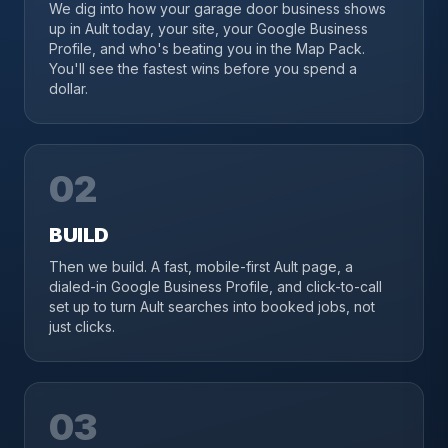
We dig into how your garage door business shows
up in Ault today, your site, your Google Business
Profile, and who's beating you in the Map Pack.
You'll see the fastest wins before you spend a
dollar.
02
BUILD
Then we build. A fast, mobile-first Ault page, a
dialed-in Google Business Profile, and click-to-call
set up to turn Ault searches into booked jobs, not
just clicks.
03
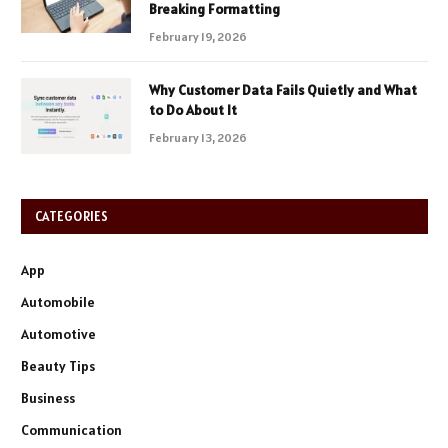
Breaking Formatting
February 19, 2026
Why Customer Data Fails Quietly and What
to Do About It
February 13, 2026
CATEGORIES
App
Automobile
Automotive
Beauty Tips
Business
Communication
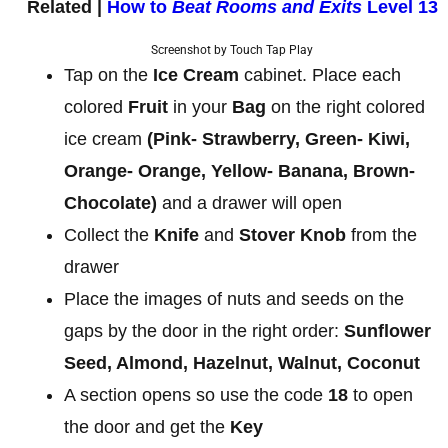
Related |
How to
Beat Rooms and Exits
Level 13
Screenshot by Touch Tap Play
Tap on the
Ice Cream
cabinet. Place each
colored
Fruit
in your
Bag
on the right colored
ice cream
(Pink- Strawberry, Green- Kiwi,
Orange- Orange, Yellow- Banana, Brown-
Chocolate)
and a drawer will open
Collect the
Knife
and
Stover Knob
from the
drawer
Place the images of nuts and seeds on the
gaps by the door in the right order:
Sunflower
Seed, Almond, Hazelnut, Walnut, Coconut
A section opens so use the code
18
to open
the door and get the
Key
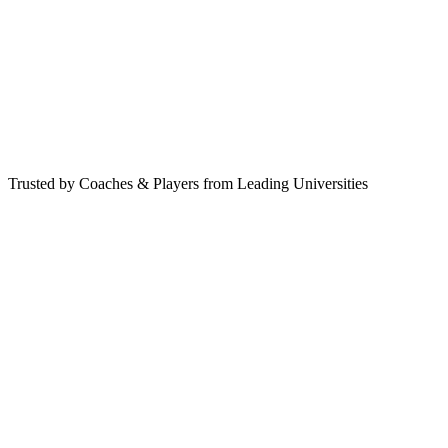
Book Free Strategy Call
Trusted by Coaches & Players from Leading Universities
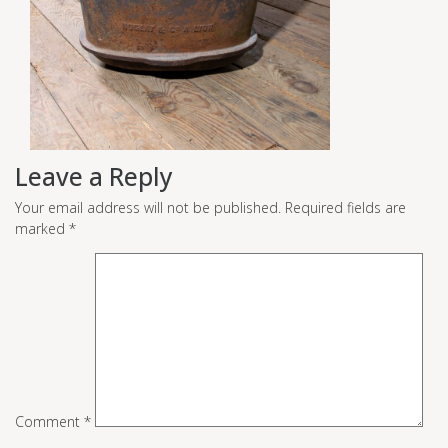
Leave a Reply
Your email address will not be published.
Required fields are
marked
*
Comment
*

★ ★ ★ ★ ★

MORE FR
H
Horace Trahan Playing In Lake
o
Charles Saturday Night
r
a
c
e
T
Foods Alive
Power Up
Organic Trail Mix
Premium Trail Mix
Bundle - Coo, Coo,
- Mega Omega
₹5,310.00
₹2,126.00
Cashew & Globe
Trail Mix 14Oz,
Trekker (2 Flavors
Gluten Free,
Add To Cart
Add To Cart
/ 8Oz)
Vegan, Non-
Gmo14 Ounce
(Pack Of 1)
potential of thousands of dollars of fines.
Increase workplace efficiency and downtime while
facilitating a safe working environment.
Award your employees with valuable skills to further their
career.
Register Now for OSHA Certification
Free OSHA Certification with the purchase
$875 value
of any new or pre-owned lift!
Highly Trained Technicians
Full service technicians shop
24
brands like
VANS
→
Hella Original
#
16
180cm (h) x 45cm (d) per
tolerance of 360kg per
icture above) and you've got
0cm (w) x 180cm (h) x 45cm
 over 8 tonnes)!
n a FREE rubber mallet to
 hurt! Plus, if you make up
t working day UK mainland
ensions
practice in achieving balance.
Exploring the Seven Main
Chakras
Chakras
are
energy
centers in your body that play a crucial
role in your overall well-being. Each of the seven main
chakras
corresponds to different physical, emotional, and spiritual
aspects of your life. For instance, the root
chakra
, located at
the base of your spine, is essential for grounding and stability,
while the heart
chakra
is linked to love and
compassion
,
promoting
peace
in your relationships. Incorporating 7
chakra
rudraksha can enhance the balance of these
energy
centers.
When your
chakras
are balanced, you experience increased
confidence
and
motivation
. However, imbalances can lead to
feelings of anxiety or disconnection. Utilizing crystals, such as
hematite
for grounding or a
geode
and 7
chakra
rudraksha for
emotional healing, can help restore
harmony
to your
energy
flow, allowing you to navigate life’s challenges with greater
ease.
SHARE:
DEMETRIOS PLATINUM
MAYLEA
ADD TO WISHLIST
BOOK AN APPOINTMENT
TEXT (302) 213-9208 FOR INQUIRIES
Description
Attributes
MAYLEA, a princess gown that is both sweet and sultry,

★ ★ ★ ★ ★

-- Work required --
Put the data from the line with "We dig into" to the line with "Communication", both included, into a Markdown table with the columns Row and Line. Number each row, and leave out blank lines and pictures.

-- Exercise response --
| Row | Line |
|---|---|
| 1 | We dig into how your garage door business shows |
| 2 | up in Ault today, your site, your Google Business |
| 3 | Profile, and who's beating you in the Map Pack. |
| 4 | You'll see the fastest wins before you spend a |
| 5 | dollar. |
| 6 | 02 |
| 7 | BUILD |
| 8 | Then we build. A fast, mobile-first Ault page, a |
| 9 | dialed-in Google Business Profile, and click-to-call |
| 10 | set up to turn Ault searches into booked jobs, not |
| 11 | just clicks. |
| 12 | 03 |
| 13 | Breaking Formatting |
| 14 | February 19, 2026 |
| 15 | Why Customer Data Fails Quietly and What |
| 16 | to Do About It |
| 17 | February 13, 2026 |
| 18 | CATEGORIES |
| 19 | App |
| 20 | Automobile |
| 21 | Automotive |
| 22 | Beauty Tips |
| 23 | Business |
| 24 | Communication |